Supplied records:
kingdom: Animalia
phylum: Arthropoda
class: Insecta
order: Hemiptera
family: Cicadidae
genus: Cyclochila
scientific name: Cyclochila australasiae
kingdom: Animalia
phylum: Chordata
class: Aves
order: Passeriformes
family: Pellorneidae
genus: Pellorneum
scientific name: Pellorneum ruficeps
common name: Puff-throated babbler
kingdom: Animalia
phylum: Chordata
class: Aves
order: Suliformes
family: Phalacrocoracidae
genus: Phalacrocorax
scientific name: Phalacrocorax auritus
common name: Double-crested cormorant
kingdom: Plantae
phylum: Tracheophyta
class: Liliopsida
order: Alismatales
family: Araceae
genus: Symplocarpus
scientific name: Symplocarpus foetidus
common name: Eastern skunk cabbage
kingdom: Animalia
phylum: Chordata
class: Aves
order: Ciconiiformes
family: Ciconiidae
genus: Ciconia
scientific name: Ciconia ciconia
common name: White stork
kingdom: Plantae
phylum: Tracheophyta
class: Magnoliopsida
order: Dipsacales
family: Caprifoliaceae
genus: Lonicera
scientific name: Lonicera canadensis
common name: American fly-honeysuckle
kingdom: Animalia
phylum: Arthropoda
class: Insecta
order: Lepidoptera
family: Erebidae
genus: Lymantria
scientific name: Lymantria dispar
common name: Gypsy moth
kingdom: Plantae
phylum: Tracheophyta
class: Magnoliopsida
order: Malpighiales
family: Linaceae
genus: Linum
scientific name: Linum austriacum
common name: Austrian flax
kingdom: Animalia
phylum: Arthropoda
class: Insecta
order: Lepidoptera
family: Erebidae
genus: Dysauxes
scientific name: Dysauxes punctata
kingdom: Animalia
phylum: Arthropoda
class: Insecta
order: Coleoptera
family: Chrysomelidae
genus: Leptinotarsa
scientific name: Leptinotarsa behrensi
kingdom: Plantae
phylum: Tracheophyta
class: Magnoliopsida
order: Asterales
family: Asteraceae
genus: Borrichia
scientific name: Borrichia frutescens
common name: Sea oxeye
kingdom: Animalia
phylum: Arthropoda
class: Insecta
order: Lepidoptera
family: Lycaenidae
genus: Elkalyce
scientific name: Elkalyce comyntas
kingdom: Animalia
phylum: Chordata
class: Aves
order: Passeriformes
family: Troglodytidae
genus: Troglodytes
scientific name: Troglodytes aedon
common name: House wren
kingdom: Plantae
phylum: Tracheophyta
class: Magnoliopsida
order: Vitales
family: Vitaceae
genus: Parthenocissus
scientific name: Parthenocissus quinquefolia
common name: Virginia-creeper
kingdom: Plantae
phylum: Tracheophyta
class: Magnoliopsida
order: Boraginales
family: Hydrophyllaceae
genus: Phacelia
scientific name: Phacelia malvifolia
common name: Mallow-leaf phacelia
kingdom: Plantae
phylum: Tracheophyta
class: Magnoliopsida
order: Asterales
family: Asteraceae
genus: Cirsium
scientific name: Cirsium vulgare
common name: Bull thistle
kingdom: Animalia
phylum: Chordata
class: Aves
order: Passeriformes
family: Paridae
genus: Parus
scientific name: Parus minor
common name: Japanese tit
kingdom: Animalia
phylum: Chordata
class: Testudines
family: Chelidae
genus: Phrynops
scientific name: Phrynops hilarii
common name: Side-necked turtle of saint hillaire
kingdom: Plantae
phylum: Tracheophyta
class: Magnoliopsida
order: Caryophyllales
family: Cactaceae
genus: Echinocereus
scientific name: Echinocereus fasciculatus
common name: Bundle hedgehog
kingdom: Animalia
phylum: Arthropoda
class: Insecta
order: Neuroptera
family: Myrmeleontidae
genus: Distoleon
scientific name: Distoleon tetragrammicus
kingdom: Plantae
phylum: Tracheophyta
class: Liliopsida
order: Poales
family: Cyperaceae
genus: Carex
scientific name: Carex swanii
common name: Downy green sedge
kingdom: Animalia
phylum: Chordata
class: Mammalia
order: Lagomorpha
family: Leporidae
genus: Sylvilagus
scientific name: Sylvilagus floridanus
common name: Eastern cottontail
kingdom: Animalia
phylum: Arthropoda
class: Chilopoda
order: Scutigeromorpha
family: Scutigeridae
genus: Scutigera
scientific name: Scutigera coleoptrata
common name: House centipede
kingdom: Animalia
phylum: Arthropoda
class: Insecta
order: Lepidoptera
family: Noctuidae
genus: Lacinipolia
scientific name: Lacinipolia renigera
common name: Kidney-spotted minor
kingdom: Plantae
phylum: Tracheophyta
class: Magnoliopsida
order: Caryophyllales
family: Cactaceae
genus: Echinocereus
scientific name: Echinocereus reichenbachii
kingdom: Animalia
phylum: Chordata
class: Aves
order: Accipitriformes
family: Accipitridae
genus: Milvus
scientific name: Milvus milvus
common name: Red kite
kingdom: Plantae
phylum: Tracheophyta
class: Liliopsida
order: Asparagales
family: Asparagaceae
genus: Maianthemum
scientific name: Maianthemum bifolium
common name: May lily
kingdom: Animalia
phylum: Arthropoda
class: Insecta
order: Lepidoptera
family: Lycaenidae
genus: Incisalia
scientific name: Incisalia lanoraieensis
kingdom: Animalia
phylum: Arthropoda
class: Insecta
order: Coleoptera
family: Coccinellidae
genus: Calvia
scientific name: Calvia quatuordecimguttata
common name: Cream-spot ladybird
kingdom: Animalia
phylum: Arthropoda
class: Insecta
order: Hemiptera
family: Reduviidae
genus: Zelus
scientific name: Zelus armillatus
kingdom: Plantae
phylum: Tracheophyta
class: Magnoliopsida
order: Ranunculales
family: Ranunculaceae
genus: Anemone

Exercise task: Render every line of the entries above as a Markdown table with two columns, Row and Entry line. Number the rows in order and leave out blank lines.

Solution for this problem:
| Row | Entry line |
|---|---|
| 1 | kingdom: Animalia |
| 2 | phylum: Arthropoda |
| 3 | class: Insecta |
| 4 | order: Hemiptera |
| 5 | family: Cicadidae |
| 6 | genus: Cyclochila |
| 7 | scientific name: Cyclochila australasiae |
| 8 | kingdom: Animalia |
| 9 | phylum: Chordata |
| 10 | class: Aves |
| 11 | order: Passeriformes |
| 12 | family: Pellorneidae |
| 13 | genus: Pellorneum |
| 14 | scientific name: Pellorneum ruficeps |
| 15 | common name: Puff-throated babbler |
| 16 | kingdom: Animalia |
| 17 | phylum: Chordata |
| 18 | class: Aves |
| 19 | order: Suliformes |
| 20 | family: Phalacrocoracidae |
| 21 | genus: Phalacrocorax |
| 22 | scientific name: Phalacrocorax auritus |
| 23 | common name: Double-crested cormorant |
| 24 | kingdom: Plantae |
| 25 | phylum: Tracheophyta |
| 26 | class: Liliopsida |
| 27 | order: Alismatales |
| 28 | family: Araceae |
| 29 | genus: Symplocarpus |
| 30 | scientific name: Symplocarpus foetidus |
| 31 | common name: Eastern skunk cabbage |
| 32 | kingdom: Animalia |
| 33 | phylum: Chordata |
| 34 | class: Aves |
| 35 | order: Ciconiiformes |
| 36 | family: Ciconiidae |
| 37 | genus: Ciconia |
| 38 | scientific name: Ciconia ciconia |
| 39 | common name: White stork |
| 40 | kingdom: Plantae |
| 41 | phylum: Tracheophyta |
| 42 | class: Magnoliopsida |
| 43 | order: Dipsacales |
| 44 | family: Caprifoliaceae |
| 45 | genus: Lonicera |
| 46 | scientific name: Lonicera canadensis |
| 47 | common name: American fly-honeysuckle |
| 48 | kingdom: Animalia |
| 49 | phylum: Arthropoda |
| 50 | class: Insecta |
| 51 | order: Lepidoptera |
| 52 | family: Erebidae |
| 53 | genus: Lymantria |
| 54 | scientific name: Lymantria dispar |
| 55 | common name: Gypsy moth |
| 56 | kingdom: Plantae |
| 57 | phylum: Tracheophyta |
| 58 | class: Magnoliopsida |
| 59 | order: Malpighiales |
| 60 | family: Linaceae |
| 61 | genus: Linum |
| 62 | scientific name: Linum austriacum |
| 63 | common name: Austrian flax |
| 64 | kingdom: Animalia |
| 65 | phylum: Arthropoda |
| 66 | class: Insecta |
| 67 | order: Lepidoptera |
| 68 | family: Erebidae |
| 69 | genus: Dysauxes |
| 70 | scientific name: Dysauxes punctata |
| 71 | kingdom: Animalia |
| 72 | phylum: Arthropoda |
| 73 | class: Insecta |
| 74 | order: Coleoptera |
| 75 | family: Chrysomelidae |
| 76 | genus: Leptinotarsa |
| 77 | scientific name: Leptinotarsa behrensi |
| 78 | kingdom: Plantae |
| 79 | phylum: Tracheophyta |
| 80 | class: Magnoliopsida |
| 81 | order: Asterales |
| 82 | family: Asteraceae |
| 83 | genus: Borrichia |
| 84 | scientific name: Borrichia frutescens |
| 85 | common name: Sea oxeye |
| 86 | kingdom: Animalia |
| 87 | phylum: Arthropoda |
| 88 | class: Insecta |
| 89 | order: Lepidoptera |
| 90 | family: Lycaenidae |
| 91 | genus: Elkalyce |
| 92 | scientific name: Elkalyce comyntas |
| 93 | kingdom: Animalia |
| 94 | phylum: Chordata |
| 95 | class: Aves |
| 96 | order: Passeriformes |
| 97 | family: Troglodytidae |
| 98 | genus: Troglodytes |
| 99 | scientific name: Troglodytes aedon |
| 100 | common name: House wren |
| 101 | kingdom: Plantae |
| 102 | phylum: Tracheophyta |
| 103 | class: Magnoliopsida |
| 104 | order: Vitales |
| 105 | family: Vitaceae |
| 106 | genus: Parthenocissus |
| 107 | scientific name: Parthenocissus quinquefolia |
| 108 | common name: Virginia-creeper |
| 109 | kingdom: Plantae |
| 110 | phylum: Tracheophyta |
| 111 | class: Magnoliopsida |
| 112 | order: Boraginales |
| 113 | family: Hydrophyllaceae |
| 114 | genus: Phacelia |
| 115 | scientific name: Phacelia malvifolia |
| 116 | common name: Mallow-leaf phacelia |
| 117 | kingdom: Plantae |
| 118 | phylum: Tracheophyta |
| 119 | class: Magnoliopsida |
| 120 | order: Asterales |
| 121 | family: Asteraceae |
| 122 | genus: Cirsium |
| 123 | scientific name: Cirsium vulgare |
| 124 | common name: Bull thistle |
| 125 | kingdom: Animalia |
| 126 | phylum: Chordata |
| 127 | class: Aves |
| 128 | order: Passeriformes |
| 129 | family: Paridae |
| 130 | genus: Parus |
| 131 | scientific name: Parus minor |
| 132 | common name: Japanese tit |
| 133 | kingdom: Animalia |
| 134 | phylum: Chordata |
| 135 | class: Testudines |
| 136 | family: Chelidae |
| 137 | genus: Phrynops |
| 138 | scientific name: Phrynops hilarii |
| 139 | common name: Side-necked turtle of saint hillaire |
| 140 | kingdom: Plantae |
| 141 | phylum: Tracheophyta |
| 142 | class: Magnoliopsida |
| 143 | order: Caryophyllales |
| 144 | family: Cactaceae |
| 145 | genus: Echinocereus |
| 146 | scientific name: Echinocereus fasciculatus |
| 147 | common name: Bundle hedgehog |
| 148 | kingdom: Animalia |
| 149 | phylum: Arthropoda |
| 150 | class: Insecta |
| 151 | order: Neuroptera |
| 152 | family: Myrmeleontidae |
| 153 | genus: Distoleon |
| 154 | scientific name: Distoleon tetragrammicus |
| 155 | kingdom: Plantae |
| 156 | phylum: Tracheophyta |
| 157 | class: Liliopsida |
| 158 | order: Poales |
| 159 | family: Cyperaceae |
| 160 | genus: Carex |
| 161 | scientific name: Carex swanii |
| 162 | common name: Downy green sedge |
| 163 | kingdom: Animalia |
| 164 | phylum: Chordata |
| 165 | class: Mammalia |
| 166 | order: Lagomorpha |
| 167 | family: Leporidae |
| 168 | genus: Sylvilagus |
| 169 | scientific name: Sylvilagus floridanus |
| 170 | common name: Eastern cottontail |
| 171 | kingdom: Animalia |
| 172 | phylum: Arthropoda |
| 173 | class: Chilopoda |
| 174 | order: Scutigeromorpha |
| 175 | family: Scutigeridae |
| 176 | genus: Scutigera |
| 177 | scientific name: Scutigera coleoptrata |
| 178 | common name: House centipede |
| 179 | kingdom: Animalia |
| 180 | phylum: Arthropoda |
| 181 | class: Insecta |
| 182 | order: Lepidoptera |
| 183 | family: Noctuidae |
| 184 | genus: Lacinipolia |
| 185 | scientific name: Lacinipolia renigera |
| 186 | common name: Kidney-spotted minor |
| 187 | kingdom: Plantae |
| 188 | phylum: Tracheophyta |
| 189 | class: Magnoliopsida |
| 190 | order: Caryophyllales |
| 191 | family: Cactaceae |
| 192 | genus: Echinocereus |
| 193 | scientific name: Echinocereus reichenbachii |
| 194 | kingdom: Animalia |
| 195 | phylum: Chordata |
| 196 | class: Aves |
| 197 | order: Accipitriformes |
| 198 | family: Accipitridae |
| 199 | genus: Milvus |
| 200 | scientific name: Milvus milvus |
| 201 | common name: Red kite |
| 202 | kingdom: Plantae |
| 203 | phylum: Tracheophyta |
| 204 | class: Liliopsida |
| 205 | order: Asparagales |
| 206 | family: Asparagaceae |
| 207 | genus: Maianthemum |
| 208 | scientific name: Maianthemum bifolium |
| 209 | common name: May lily |
| 210 | kingdom: Animalia |
| 211 | phylum: Arthropoda |
| 212 | class: Insecta |
| 213 | order: Lepidoptera |
| 214 | family: Lycaenidae |
| 215 | genus: Incisalia |
| 216 | scientific name: Incisalia lanoraieensis |
| 217 | kingdom: Animalia |
| 218 | phylum: Arthropoda |
| 219 | class: Insecta |
| 220 | order: Coleoptera |
| 221 | family: Coccinellidae |
| 222 | genus: Calvia |
| 223 | scientific name: Calvia quatuordecimguttata |
| 224 | common name: Cream-spot ladybird |
| 225 | kingdom: Animalia |
| 226 | phylum: Arthropoda |
| 227 | class: Insecta |
| 228 | order: Hemiptera |
| 229 | family: Reduviidae |
| 230 | genus: Zelus |
| 231 | scientific name: Zelus armillatus |
| 232 | kingdom: Plantae |
| 233 | phylum: Tracheophyta |
| 234 | class: Magnoliopsida |
| 235 | order: Ranunculales |
| 236 | family: Ranunculaceae |
| 237 | genus: Anemone |